I am training a simple model in keras for the NLP task with the following code. Variable names are self-explanatory for train, test and validation set. This dataset has 19 classes so the final layer of the network has 19 outputs. Labels are also one-hot encoded.

nb_classes = 19

model1 = Sequential()

model1.add(Embedding(nb_words,

EMBEDDING_DIM,

weights=[embedding_matrix],

input_length=MAX_SEQUENCE_LENGTH,

trainable=False))

model1.add(LSTM(num_lstm, dropout=rate_drop_lstm, recurrent_dropout=rate_drop_lstm))

model1.add(Dropout(rate_drop_dense))

model1.add(BatchNormalization())

model1.add(Dense(num_dense, activation=act))

model1.add(Dropout(rate_drop_dense))

model1.add(BatchNormalization())

model1.add(Dense(nb_classes, activation = 'sigmoid'))

model1.compile(loss='binary_crossentropy', optimizer='adam', metrics=['accuracy'])

#One hot encode all labels

ytrain_enc = np_utils.to_categorical(train_labels)

yval_enc = np_utils.to_categorical(val_labels)

ytestenc = np_utils.to_categorical(test_labels)

model1.fit(train_data, ytrain_enc,

validation_data=(val_data, yval_enc),

epochs=200,

batch_size=384,

shuffle=True,

verbose=1)

After the first epoch, this gives me these outputs.

Epoch 1/200

216632/216632 [==============================] - 2442s - loss: 0.1427 - acc: 0.9443 - val_loss: 0.0526 - val_acc: 0.9826

I evaluate my model on the testing dataset and this also shows me accuracy around 0.98.

model1.evaluate(test_data, y = ytestenc, batch_size=384, verbose=1)

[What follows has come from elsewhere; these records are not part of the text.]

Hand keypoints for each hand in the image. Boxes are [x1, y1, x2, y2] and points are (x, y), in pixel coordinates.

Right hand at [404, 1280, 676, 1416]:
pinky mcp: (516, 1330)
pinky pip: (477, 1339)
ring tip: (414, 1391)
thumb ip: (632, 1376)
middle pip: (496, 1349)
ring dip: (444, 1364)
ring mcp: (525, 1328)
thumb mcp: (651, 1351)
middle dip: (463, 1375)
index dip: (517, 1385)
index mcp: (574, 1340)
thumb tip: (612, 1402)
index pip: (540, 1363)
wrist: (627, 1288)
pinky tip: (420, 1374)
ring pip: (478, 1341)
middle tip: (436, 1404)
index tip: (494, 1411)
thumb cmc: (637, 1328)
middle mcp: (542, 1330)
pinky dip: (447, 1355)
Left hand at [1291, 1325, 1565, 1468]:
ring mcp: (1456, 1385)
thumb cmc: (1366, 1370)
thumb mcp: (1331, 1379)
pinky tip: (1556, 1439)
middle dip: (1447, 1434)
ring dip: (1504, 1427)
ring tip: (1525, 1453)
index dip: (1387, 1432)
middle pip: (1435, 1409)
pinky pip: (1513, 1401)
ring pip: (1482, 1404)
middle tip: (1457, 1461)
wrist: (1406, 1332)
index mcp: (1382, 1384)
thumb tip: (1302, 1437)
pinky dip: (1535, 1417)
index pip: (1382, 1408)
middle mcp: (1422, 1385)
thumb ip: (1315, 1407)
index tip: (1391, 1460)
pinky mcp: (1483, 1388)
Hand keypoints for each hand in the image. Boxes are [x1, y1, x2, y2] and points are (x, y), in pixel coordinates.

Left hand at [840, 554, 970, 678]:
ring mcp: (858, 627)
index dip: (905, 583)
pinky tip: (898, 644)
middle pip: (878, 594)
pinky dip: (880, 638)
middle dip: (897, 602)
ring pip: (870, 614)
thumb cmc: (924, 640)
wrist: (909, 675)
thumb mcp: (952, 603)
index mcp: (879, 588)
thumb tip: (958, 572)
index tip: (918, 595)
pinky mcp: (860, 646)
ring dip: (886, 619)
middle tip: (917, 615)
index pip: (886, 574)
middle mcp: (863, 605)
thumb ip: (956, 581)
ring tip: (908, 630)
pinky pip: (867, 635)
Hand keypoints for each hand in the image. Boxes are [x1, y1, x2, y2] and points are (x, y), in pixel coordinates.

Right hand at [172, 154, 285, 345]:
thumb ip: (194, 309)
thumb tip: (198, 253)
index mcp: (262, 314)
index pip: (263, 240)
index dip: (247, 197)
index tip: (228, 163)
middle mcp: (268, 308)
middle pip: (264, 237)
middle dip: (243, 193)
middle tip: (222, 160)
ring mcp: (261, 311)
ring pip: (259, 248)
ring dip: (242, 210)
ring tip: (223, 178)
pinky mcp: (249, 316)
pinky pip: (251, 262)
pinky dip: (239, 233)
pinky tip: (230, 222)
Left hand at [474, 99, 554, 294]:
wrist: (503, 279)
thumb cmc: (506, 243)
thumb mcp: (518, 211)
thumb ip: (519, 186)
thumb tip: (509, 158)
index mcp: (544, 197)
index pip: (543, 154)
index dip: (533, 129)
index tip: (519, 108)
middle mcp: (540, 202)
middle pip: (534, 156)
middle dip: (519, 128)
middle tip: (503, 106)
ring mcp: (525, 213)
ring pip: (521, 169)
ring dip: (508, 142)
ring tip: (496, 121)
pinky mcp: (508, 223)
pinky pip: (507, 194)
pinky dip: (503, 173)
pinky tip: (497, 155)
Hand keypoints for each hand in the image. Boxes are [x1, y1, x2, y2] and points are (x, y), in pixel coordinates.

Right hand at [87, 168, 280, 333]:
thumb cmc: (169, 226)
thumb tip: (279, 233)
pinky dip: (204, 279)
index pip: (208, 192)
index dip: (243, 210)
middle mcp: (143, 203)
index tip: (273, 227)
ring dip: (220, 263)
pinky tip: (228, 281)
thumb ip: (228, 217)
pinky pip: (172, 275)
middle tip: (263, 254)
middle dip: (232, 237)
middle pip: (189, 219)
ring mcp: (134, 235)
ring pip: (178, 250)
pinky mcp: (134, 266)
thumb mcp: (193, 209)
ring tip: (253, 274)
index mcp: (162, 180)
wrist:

The labels are one-hot encoded, so I need a prediction vector of classes so that I can generate confusion matrix, etc.

PREDICTED_CLASSES = model1.predict_classes(test_data, batch_size=384, verbose=1)

temp = sum(test_labels == PREDICTED_CLASSES)

temp/len(test_labels)

0.83

This shows that total predicted classes were 83% accurate however model1.evaluate shows 98% accuracy!! What am I doing wrong here? Is my loss function okay with categorical class labels? Is my choice of sigmoid activation function for the prediction layer okay? or there is a difference in the way keras evaluates a model? Please suggest what can be wrong. This is my first try to make a deep model so I don't have much understanding of what's wrong here.